■ Job
Check each line of the material, and show the ones that include the word "Công".
*-*-*
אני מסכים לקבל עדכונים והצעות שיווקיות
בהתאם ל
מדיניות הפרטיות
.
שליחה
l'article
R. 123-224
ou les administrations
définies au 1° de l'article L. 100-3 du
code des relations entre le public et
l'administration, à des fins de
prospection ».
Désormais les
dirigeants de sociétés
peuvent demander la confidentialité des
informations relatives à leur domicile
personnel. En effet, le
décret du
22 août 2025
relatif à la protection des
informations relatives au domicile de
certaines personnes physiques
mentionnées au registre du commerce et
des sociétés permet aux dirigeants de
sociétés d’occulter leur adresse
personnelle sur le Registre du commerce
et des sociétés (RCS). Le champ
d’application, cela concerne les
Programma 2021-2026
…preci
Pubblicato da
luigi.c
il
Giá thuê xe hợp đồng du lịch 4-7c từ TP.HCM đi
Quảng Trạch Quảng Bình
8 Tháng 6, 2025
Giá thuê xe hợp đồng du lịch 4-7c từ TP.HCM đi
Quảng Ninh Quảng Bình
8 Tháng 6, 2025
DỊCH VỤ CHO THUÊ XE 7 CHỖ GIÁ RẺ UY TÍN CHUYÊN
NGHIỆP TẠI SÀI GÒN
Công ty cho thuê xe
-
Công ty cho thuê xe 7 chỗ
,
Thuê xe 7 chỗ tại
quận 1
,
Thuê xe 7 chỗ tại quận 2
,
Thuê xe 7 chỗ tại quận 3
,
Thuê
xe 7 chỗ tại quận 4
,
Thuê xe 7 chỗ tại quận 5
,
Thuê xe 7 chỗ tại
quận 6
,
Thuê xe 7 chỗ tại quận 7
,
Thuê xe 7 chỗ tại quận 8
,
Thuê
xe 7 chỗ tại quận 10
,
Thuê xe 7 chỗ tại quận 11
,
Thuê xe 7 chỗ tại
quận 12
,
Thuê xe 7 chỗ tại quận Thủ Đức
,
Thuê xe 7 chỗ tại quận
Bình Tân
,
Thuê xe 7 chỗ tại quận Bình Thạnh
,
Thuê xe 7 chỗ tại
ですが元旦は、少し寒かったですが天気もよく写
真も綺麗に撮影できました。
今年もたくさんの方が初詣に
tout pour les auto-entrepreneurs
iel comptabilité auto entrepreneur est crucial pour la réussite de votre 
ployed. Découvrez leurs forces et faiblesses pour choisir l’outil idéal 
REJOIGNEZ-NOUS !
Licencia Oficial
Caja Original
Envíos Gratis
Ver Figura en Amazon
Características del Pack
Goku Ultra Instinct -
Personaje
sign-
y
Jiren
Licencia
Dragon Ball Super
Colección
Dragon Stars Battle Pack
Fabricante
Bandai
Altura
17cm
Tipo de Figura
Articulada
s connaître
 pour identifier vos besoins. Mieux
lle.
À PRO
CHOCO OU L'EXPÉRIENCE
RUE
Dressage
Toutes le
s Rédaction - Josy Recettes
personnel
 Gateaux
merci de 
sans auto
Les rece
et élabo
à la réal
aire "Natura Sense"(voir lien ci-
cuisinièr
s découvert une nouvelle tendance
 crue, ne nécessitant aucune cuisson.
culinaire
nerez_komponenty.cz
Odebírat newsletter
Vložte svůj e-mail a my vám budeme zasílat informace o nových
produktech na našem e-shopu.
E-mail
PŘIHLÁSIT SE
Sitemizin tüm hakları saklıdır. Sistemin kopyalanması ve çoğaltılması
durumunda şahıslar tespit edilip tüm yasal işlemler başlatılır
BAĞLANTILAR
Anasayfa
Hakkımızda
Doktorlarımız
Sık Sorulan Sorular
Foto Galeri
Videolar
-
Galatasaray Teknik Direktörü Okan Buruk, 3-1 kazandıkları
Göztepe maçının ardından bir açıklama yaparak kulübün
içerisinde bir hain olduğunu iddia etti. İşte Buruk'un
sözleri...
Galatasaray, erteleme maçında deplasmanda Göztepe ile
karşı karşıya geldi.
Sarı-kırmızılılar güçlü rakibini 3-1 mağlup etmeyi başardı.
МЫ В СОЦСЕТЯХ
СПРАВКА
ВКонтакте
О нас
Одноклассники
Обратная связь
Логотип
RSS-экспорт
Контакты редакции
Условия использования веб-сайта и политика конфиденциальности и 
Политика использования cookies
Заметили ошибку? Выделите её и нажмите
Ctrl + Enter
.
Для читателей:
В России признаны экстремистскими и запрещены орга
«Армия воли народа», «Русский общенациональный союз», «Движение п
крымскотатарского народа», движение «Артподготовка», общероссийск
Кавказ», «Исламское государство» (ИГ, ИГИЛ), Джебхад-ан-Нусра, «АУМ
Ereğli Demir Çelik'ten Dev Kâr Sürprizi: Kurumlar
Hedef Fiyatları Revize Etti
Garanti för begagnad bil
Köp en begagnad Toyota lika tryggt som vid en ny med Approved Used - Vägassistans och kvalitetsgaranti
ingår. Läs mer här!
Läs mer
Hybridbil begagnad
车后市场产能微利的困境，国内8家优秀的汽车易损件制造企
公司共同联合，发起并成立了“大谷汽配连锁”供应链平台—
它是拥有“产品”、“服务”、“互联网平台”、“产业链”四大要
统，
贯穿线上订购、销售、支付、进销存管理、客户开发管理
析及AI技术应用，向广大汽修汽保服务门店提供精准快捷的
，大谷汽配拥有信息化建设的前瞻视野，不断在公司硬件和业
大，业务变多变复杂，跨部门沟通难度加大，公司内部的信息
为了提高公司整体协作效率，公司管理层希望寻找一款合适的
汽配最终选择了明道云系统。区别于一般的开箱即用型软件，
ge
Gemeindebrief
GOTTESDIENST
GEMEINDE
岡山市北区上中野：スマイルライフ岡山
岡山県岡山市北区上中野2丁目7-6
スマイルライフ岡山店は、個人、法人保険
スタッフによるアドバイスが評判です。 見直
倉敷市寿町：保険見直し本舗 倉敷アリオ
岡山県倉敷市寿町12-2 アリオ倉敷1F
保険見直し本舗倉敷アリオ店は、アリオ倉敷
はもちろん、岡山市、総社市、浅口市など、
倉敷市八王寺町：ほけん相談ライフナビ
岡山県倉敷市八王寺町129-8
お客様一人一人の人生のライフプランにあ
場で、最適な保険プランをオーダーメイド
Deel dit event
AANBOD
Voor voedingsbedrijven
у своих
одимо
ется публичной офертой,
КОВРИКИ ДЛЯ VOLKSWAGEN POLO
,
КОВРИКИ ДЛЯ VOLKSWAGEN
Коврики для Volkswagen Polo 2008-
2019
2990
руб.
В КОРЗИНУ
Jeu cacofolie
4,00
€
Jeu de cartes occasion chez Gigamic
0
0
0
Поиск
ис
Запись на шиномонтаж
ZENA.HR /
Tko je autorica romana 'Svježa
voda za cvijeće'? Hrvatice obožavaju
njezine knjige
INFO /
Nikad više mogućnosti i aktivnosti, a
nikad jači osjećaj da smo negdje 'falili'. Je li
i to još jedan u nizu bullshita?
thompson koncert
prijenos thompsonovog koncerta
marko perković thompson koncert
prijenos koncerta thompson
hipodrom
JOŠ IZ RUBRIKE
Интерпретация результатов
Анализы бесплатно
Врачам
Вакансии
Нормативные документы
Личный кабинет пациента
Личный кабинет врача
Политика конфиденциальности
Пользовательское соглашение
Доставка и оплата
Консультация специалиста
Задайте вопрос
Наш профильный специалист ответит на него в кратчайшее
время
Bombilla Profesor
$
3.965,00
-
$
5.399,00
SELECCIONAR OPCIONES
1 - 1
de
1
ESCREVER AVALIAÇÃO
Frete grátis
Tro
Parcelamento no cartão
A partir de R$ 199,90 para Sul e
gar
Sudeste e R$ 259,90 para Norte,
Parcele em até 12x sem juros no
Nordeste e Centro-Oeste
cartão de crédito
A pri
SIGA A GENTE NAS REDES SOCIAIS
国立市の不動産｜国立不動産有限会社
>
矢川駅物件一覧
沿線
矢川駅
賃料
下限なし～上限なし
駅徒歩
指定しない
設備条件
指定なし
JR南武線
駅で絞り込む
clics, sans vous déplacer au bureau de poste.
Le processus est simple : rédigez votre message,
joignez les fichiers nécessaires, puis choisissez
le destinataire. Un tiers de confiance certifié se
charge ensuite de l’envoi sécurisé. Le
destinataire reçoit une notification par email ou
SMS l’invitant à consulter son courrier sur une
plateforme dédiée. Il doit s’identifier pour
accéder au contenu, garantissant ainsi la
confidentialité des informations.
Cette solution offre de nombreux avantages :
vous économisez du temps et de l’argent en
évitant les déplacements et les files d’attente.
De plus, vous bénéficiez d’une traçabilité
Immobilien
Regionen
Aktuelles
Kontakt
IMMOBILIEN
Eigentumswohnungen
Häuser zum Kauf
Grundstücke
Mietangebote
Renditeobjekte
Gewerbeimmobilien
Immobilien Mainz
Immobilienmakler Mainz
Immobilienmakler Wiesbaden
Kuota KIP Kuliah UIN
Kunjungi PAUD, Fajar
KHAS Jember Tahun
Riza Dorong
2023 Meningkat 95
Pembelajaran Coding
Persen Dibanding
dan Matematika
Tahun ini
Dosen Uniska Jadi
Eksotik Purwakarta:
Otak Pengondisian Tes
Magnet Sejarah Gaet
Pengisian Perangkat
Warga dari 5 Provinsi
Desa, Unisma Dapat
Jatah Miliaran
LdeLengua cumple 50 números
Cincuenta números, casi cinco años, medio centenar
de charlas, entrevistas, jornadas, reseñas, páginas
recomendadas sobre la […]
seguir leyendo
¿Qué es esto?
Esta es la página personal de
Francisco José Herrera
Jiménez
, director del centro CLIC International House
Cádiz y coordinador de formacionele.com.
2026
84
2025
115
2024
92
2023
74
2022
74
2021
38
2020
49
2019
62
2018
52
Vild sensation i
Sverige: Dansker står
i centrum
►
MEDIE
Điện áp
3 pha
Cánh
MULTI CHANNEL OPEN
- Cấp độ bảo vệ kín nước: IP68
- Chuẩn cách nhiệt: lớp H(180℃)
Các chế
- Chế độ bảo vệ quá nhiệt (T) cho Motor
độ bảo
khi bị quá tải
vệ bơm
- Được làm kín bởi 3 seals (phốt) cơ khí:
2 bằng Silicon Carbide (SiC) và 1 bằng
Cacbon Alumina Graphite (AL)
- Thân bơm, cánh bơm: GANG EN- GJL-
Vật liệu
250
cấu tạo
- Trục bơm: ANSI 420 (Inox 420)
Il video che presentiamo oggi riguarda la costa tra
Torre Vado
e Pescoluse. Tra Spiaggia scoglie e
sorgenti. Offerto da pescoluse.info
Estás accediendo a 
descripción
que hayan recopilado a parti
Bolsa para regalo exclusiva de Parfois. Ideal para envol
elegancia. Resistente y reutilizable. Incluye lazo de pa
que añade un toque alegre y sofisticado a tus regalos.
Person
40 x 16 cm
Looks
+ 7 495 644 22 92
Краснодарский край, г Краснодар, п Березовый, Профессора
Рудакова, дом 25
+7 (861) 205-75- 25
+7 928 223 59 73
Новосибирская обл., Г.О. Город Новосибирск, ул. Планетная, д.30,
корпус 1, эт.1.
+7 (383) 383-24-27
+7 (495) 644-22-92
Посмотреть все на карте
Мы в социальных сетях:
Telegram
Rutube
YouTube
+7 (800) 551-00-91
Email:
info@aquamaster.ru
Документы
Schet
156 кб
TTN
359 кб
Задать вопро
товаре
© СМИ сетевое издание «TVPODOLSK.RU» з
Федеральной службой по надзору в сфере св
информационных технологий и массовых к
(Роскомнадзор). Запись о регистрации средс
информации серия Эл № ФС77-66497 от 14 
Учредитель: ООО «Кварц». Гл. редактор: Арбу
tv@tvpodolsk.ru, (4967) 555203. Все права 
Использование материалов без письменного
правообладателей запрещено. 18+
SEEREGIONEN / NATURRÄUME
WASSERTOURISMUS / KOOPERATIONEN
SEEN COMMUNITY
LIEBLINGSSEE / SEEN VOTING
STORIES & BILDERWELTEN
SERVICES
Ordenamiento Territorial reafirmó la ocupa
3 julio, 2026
*-*-*
■ Solution for this exercise
Công ty cho thuê xe
Công ty cho thuê xe 7 chỗ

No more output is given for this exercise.